Given request: Copy the material below line for line, with no changes.

[Segmentation data]
[BEGIN]
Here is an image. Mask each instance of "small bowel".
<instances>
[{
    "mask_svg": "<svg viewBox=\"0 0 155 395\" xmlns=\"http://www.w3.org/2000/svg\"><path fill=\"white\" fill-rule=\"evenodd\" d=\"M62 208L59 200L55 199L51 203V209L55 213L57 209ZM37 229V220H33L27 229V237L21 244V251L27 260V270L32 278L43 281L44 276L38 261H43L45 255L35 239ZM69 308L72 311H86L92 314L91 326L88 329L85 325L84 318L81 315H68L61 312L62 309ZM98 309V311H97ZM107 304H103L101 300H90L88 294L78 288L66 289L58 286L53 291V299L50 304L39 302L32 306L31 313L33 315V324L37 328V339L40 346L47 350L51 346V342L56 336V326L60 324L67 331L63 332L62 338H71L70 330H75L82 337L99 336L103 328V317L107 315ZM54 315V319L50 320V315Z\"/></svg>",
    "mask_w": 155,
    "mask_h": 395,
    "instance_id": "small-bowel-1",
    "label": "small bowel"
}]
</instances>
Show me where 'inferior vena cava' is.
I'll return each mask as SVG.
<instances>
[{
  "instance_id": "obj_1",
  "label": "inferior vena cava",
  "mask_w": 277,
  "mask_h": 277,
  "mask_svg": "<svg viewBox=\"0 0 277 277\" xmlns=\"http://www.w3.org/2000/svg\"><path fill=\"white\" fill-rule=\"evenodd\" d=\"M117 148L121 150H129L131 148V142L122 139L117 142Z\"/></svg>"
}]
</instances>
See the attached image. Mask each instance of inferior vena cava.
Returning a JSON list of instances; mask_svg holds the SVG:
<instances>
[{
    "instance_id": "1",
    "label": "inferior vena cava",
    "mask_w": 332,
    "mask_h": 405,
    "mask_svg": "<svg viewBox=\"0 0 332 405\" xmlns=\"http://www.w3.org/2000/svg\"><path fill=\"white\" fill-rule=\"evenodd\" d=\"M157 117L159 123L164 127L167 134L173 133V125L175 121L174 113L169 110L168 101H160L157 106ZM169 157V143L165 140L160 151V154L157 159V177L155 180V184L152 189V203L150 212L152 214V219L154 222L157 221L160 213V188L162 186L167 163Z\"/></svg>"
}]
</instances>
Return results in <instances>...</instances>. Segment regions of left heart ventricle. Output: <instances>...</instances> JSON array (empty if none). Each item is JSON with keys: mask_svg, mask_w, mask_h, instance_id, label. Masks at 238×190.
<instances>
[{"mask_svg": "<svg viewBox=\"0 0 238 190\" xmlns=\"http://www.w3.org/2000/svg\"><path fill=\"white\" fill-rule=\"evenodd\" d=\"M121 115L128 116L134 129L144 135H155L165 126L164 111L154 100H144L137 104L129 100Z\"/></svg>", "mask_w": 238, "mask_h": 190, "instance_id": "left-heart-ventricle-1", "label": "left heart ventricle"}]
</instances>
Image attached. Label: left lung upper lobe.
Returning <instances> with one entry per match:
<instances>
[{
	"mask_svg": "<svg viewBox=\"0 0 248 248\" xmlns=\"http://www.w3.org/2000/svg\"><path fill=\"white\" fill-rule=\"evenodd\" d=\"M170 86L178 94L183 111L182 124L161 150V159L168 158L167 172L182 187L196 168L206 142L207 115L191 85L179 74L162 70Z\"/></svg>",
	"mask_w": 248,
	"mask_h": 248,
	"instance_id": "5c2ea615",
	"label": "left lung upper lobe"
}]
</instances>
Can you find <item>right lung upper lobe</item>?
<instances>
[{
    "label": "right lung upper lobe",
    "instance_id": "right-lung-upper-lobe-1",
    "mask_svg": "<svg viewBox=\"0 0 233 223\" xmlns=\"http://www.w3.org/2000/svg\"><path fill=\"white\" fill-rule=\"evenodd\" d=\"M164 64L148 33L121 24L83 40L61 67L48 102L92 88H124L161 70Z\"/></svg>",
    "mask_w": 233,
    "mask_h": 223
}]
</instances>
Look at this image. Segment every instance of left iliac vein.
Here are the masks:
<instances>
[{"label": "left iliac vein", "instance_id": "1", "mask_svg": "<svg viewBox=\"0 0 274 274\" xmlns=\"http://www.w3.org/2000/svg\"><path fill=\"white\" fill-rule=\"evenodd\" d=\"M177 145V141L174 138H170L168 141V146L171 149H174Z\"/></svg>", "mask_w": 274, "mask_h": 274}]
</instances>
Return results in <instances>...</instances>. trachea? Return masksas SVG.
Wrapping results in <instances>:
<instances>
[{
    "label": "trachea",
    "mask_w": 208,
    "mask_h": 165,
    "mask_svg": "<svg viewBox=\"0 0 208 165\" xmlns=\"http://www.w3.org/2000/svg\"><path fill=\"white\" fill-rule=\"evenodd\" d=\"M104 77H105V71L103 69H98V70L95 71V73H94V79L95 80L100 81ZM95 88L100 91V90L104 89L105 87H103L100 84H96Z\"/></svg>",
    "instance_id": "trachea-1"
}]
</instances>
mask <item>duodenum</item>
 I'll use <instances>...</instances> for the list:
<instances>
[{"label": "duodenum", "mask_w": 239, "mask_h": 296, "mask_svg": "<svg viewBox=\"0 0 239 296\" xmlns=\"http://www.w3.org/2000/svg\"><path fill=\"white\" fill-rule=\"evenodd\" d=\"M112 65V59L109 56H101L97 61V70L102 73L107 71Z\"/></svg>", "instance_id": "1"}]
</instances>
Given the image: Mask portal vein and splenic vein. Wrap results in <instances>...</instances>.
[END]
Written solution:
Here is an image. Mask each instance of "small bowel".
<instances>
[{
    "mask_svg": "<svg viewBox=\"0 0 155 395\" xmlns=\"http://www.w3.org/2000/svg\"><path fill=\"white\" fill-rule=\"evenodd\" d=\"M62 208L59 200L55 199L51 203V209L55 213L57 209ZM37 229V220H33L27 229V237L21 244V251L27 260V270L32 278L43 281L44 276L38 261H43L45 255L35 239ZM69 308L72 311H86L92 314L91 326L88 329L85 325L84 318L81 315H68L61 312L62 309ZM98 309V311H97ZM107 304H103L101 300H90L88 294L78 288L66 289L58 286L53 291V299L50 304L39 302L32 306L31 313L33 315V324L37 328V339L40 346L47 350L51 346V342L56 336V326L60 324L67 331L63 332L62 338H71L70 330H75L82 337L99 336L103 328V317L107 315ZM54 315V319L50 320V315Z\"/></svg>",
    "mask_w": 155,
    "mask_h": 395,
    "instance_id": "small-bowel-1",
    "label": "small bowel"
}]
</instances>
Show me where 'inferior vena cava' is.
I'll return each mask as SVG.
<instances>
[{
  "instance_id": "obj_1",
  "label": "inferior vena cava",
  "mask_w": 277,
  "mask_h": 277,
  "mask_svg": "<svg viewBox=\"0 0 277 277\" xmlns=\"http://www.w3.org/2000/svg\"><path fill=\"white\" fill-rule=\"evenodd\" d=\"M117 148L121 150H129L131 148V142L122 139L117 142Z\"/></svg>"
}]
</instances>
See the attached image. Mask each instance of inferior vena cava.
Returning a JSON list of instances; mask_svg holds the SVG:
<instances>
[{
    "instance_id": "1",
    "label": "inferior vena cava",
    "mask_w": 332,
    "mask_h": 405,
    "mask_svg": "<svg viewBox=\"0 0 332 405\" xmlns=\"http://www.w3.org/2000/svg\"><path fill=\"white\" fill-rule=\"evenodd\" d=\"M157 117L159 123L164 127L167 134L173 133V125L175 121L174 113L169 110L168 101H160L157 106ZM169 157V143L165 140L160 151V154L157 159V177L155 180V184L152 189V203L150 212L152 214V219L154 222L157 221L160 213V188L162 186L167 163Z\"/></svg>"
}]
</instances>
Return results in <instances>...</instances>. Segment regions of left heart ventricle. Output: <instances>...</instances> JSON array (empty if none). Each item is JSON with keys: mask_svg, mask_w, mask_h, instance_id, label. Masks at 238×190.
<instances>
[{"mask_svg": "<svg viewBox=\"0 0 238 190\" xmlns=\"http://www.w3.org/2000/svg\"><path fill=\"white\" fill-rule=\"evenodd\" d=\"M121 115L128 116L134 129L144 135H155L165 126L164 111L154 100H144L137 104L129 100Z\"/></svg>", "mask_w": 238, "mask_h": 190, "instance_id": "left-heart-ventricle-1", "label": "left heart ventricle"}]
</instances>
Image attached. Label: left lung upper lobe.
Returning <instances> with one entry per match:
<instances>
[{
	"mask_svg": "<svg viewBox=\"0 0 248 248\" xmlns=\"http://www.w3.org/2000/svg\"><path fill=\"white\" fill-rule=\"evenodd\" d=\"M170 86L178 94L183 111L182 124L161 150V159L168 158L167 172L182 187L196 168L206 142L207 115L191 85L179 74L162 70Z\"/></svg>",
	"mask_w": 248,
	"mask_h": 248,
	"instance_id": "5c2ea615",
	"label": "left lung upper lobe"
}]
</instances>
Can you find <item>right lung upper lobe</item>?
<instances>
[{
    "label": "right lung upper lobe",
    "instance_id": "right-lung-upper-lobe-1",
    "mask_svg": "<svg viewBox=\"0 0 233 223\" xmlns=\"http://www.w3.org/2000/svg\"><path fill=\"white\" fill-rule=\"evenodd\" d=\"M164 64L148 33L121 24L83 40L61 67L48 102L92 88H124L161 70Z\"/></svg>",
    "mask_w": 233,
    "mask_h": 223
}]
</instances>
Look at this image. Segment every instance of left iliac vein.
Here are the masks:
<instances>
[{"label": "left iliac vein", "instance_id": "1", "mask_svg": "<svg viewBox=\"0 0 274 274\" xmlns=\"http://www.w3.org/2000/svg\"><path fill=\"white\" fill-rule=\"evenodd\" d=\"M177 145V141L174 138H170L168 141V146L171 149H174Z\"/></svg>", "mask_w": 274, "mask_h": 274}]
</instances>
Return results in <instances>...</instances>. trachea? Return masksas SVG.
Wrapping results in <instances>:
<instances>
[{
    "label": "trachea",
    "mask_w": 208,
    "mask_h": 165,
    "mask_svg": "<svg viewBox=\"0 0 208 165\" xmlns=\"http://www.w3.org/2000/svg\"><path fill=\"white\" fill-rule=\"evenodd\" d=\"M104 77H105V71L103 69H98V70L95 71V73H94V79L95 80L100 81ZM95 88L100 91V90L104 89L105 87H103L100 84H96Z\"/></svg>",
    "instance_id": "trachea-1"
}]
</instances>
mask <item>duodenum</item>
 I'll use <instances>...</instances> for the list:
<instances>
[{"label": "duodenum", "mask_w": 239, "mask_h": 296, "mask_svg": "<svg viewBox=\"0 0 239 296\" xmlns=\"http://www.w3.org/2000/svg\"><path fill=\"white\" fill-rule=\"evenodd\" d=\"M112 65V59L109 56H101L97 61V70L102 73L107 71Z\"/></svg>", "instance_id": "1"}]
</instances>
Given the image: Mask portal vein and splenic vein. Wrap results in <instances>...</instances>.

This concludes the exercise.